_Saved entries_

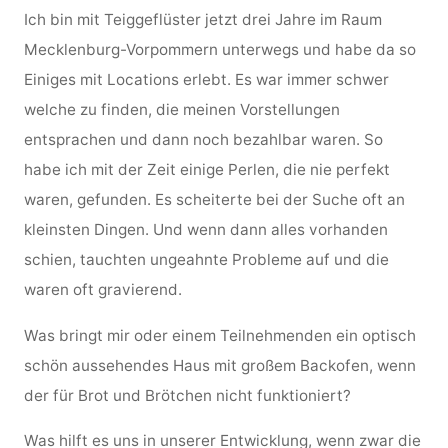
Ich bin mit Teiggeflüster jetzt drei Jahre im Raum
Mecklenburg-Vorpommern unterwegs und habe da so
Einiges mit Locations erlebt. Es war immer schwer
welche zu finden, die meinen Vorstellungen
entsprachen und dann noch bezahlbar waren. So
habe ich mit der Zeit einige Perlen, die nie perfekt
waren, gefunden. Es scheiterte bei der Suche oft an
kleinsten Dingen. Und wenn dann alles vorhanden
schien, tauchten ungeahnte Probleme auf und die
waren oft gravierend.
Was bringt mir oder einem Teilnehmenden ein optisch
schön aussehendes Haus mit großem Backofen, wenn
der für Brot und Brötchen nicht funktioniert?
Was hilft es uns in unserer Entwicklung, wenn zwar die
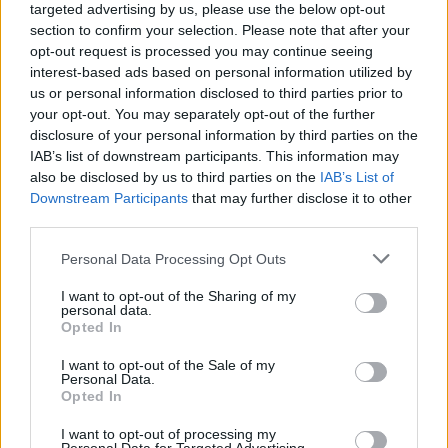
targeted advertising by us, please use the below opt-out
section to confirm your selection. Please note that after your
opt-out request is processed you may continue seeing
interest-based ads based on personal information utilized by
us or personal information disclosed to third parties prior to
your opt-out. You may separately opt-out of the further
disclosure of your personal information by third parties on the
IAB’s list of downstream participants. This information may
also be disclosed by us to third parties on the
IAB’s List of
Downstream Participants
that may further disclose it to other
third parties.
Personal Data Processing Opt Outs
I want to opt-out of the Sharing of my
personal data.
Opted In
I want to opt-out of the Sale of my
Personal Data.
Opted In
I want to opt-out of processing my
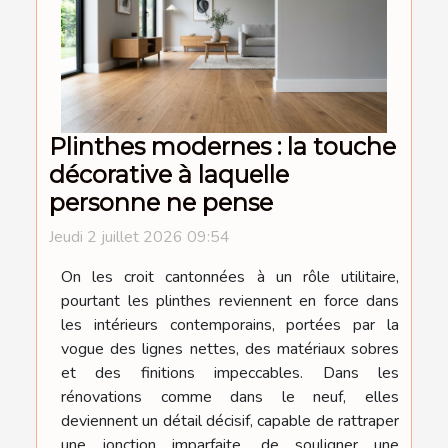
Plinthes modernes : la touche
décorative à laquelle
personne ne pense
Jeudi 2 juillet 2026 09:54
On les croit cantonnées à un rôle utilitaire,
pourtant les plinthes reviennent en force dans
les intérieurs contemporains, portées par la
vogue des lignes nettes, des matériaux sobres
et des finitions impeccables. Dans les
rénovations comme dans le neuf, elles
deviennent un détail décisif, capable de rattraper
une jonction imparfaite, de souligner une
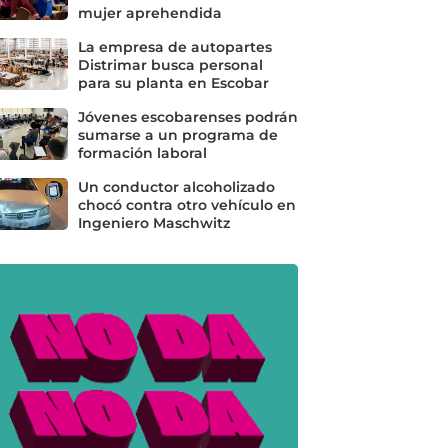
mujer aprehendida
La empresa de autopartes
Distrimar busca personal
para su planta en Escobar
Jóvenes escobarenses podrán
sumarse a un programa de
formación laboral
Un conductor alcoholizado
chocó contra otro vehículo en
Ingeniero Maschwitz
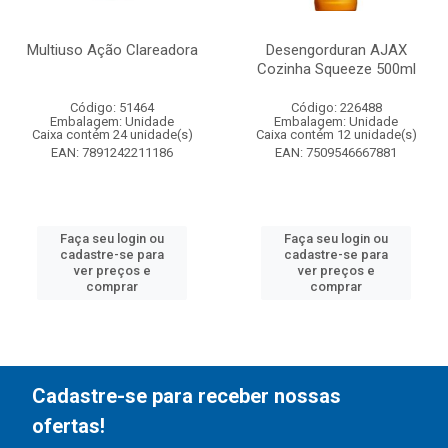
Multiuso Ação Clareadora
Desengorduran AJAX
Cozinha Squeeze 500ml
Código: 51464
Código: 226488
Embalagem: Unidade
Embalagem: Unidade
Caixa contém 24 unidade(s)
Caixa contém 12 unidade(s)
EAN: 7891242211186
EAN: 7509546667881
Faça seu login ou
Faça seu login ou
cadastre-se para
cadastre-se para
ver preços e
ver preços e
comprar
comprar
Cadastre-se para receber nossas
ofertas!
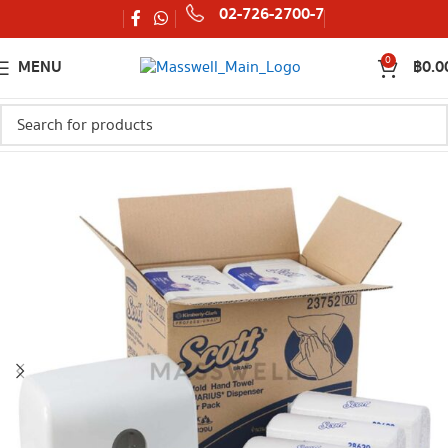
02-726-2700-7
0
MENU
฿
0.0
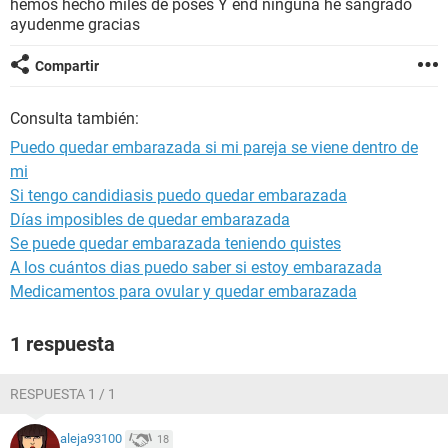
hemos hecho miles de poses Y end ninguna he sangrado
ayudenme gracias
Compartir
Consulta también:
Puedo quedar embarazada si mi pareja se viene dentro de
mi
Si tengo candidiasis puedo quedar embarazada
Días imposibles de quedar embarazada
Se puede quedar embarazada teniendo quistes
A los cuántos dias puedo saber si estoy embarazada
Medicamentos para ovular y quedar embarazada
1 respuesta
RESPUESTA 1 / 1
aleja93100
18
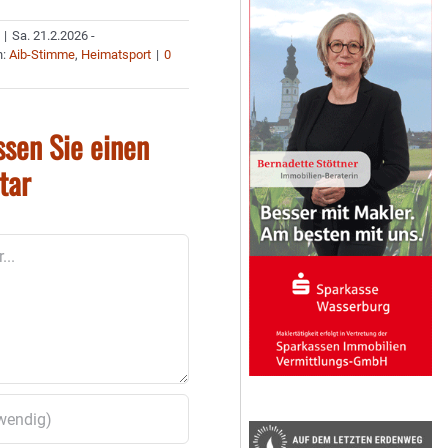
|
Sa. 21.2.2026 -
n:
Aib-Stimme
,
Heimatsport
|
0
ssen Sie einen
tar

_What is needed_
In the data above, find each line where the string "waren" appears, then copy it.

_Finished task_
entsprachen und dann noch bezahlbar waren. So
waren, gefunden. Es scheiterte bei der Suche oft an
waren oft gravierend.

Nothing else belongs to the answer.